Manwaring was schooled in the dogmas of visual rationalism just at the moment when the crude baroque of psychedelia was popping up on posters all over San Francisco. That formative combination may explain why Manwaring still seeks to produce images on the border between the orderly and the wild, at once restrained and mannerist. A wine label for Sonoma County's small Hanna Winery, for example, is no neat, well-behaved rectangle but an asymmetrical ziggurat with type stacked in surprising ways. For a poster meant to express the idea of summer, a fragment of architectural statuary is enclosed within a flaming triangle, bracketed by scratched asymmetrical bars top and bottom, placed over a regular field of tiny squares and beneath an action-painting slew of paint drips. Instead of hokey chaos, it is jam-packed, allusive, improbably coherent.
Both Vanderbyl and Manwaring are now sufficiently sure of their visions and skills to move beyond the traditional boundaries of graphic design. Vanderbyl is creating showrooms, chairs and tables and, for Esprit, a new line of bed linens and towels. Manwaring is designing rugs, signs and building details. In his work with architects up to now, he says, "I have come in and bolted on things afterward." More and more he is working for developers directly. "I want to come in earlier -- to try to make it look not like an afterthought. We add the human scale and the life in many cases." His practical ideas are deeply elegant: outdoor maps for the retail center of a Marin County town will be three dimensional, cast in bronze and overlaid with a directional grid. For his latest commission, the grandest yet, he will help oversee the renovation of Bay Meadows, a Thoroughbred racetrack built in the 1930s.

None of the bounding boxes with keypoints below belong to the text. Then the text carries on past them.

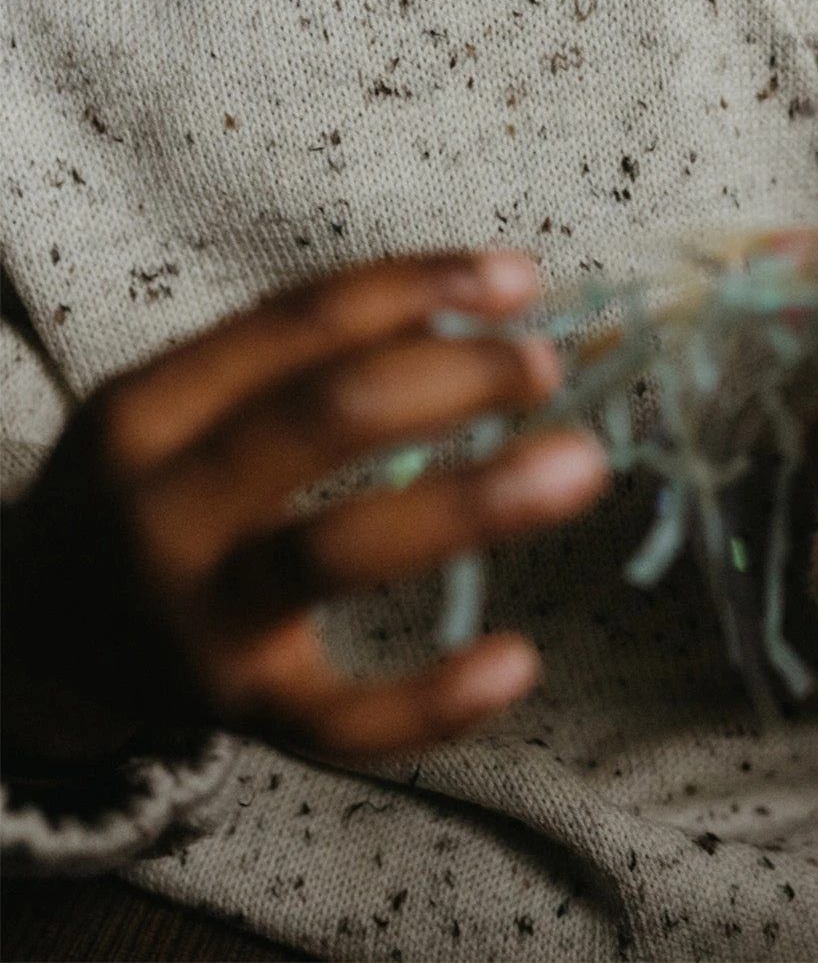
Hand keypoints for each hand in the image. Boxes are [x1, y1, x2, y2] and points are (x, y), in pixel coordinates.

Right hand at [1, 252, 606, 768]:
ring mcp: (198, 616)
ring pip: (338, 551)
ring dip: (472, 500)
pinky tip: (519, 663)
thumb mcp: (186, 408)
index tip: (520, 279)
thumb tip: (470, 303)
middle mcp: (162, 507)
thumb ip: (300, 359)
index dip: (419, 287)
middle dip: (453, 380)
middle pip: (322, 420)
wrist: (35, 638)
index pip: (298, 322)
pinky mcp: (237, 711)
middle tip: (548, 366)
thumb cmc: (152, 493)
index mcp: (151, 408)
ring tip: (580, 465)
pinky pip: (338, 720)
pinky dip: (431, 701)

Manwaring's and Vanderbyl's expansive ambitions are reminiscent of the 1930s and '40s, when a few well-known designers proposed to remake the nation -- objects, interiors, buildings, anything. In Northern California today, that can-do catholicism is abetted by the stylish young entrepreneurs of Silicon Valley and Marin County, who have no fixed ideas about orthodoxy in design or about what a designer does and does not do. "If someone asked me to build a building," Manwaring declares, "I'd say yes." Vanderbyl agrees and ups the ante. In fact, he says, "I want to do everything." Nor is that implausible. In an era when surfaces -- of objects, of interiors, of buildings -- get all the attention, the graphic designer is king.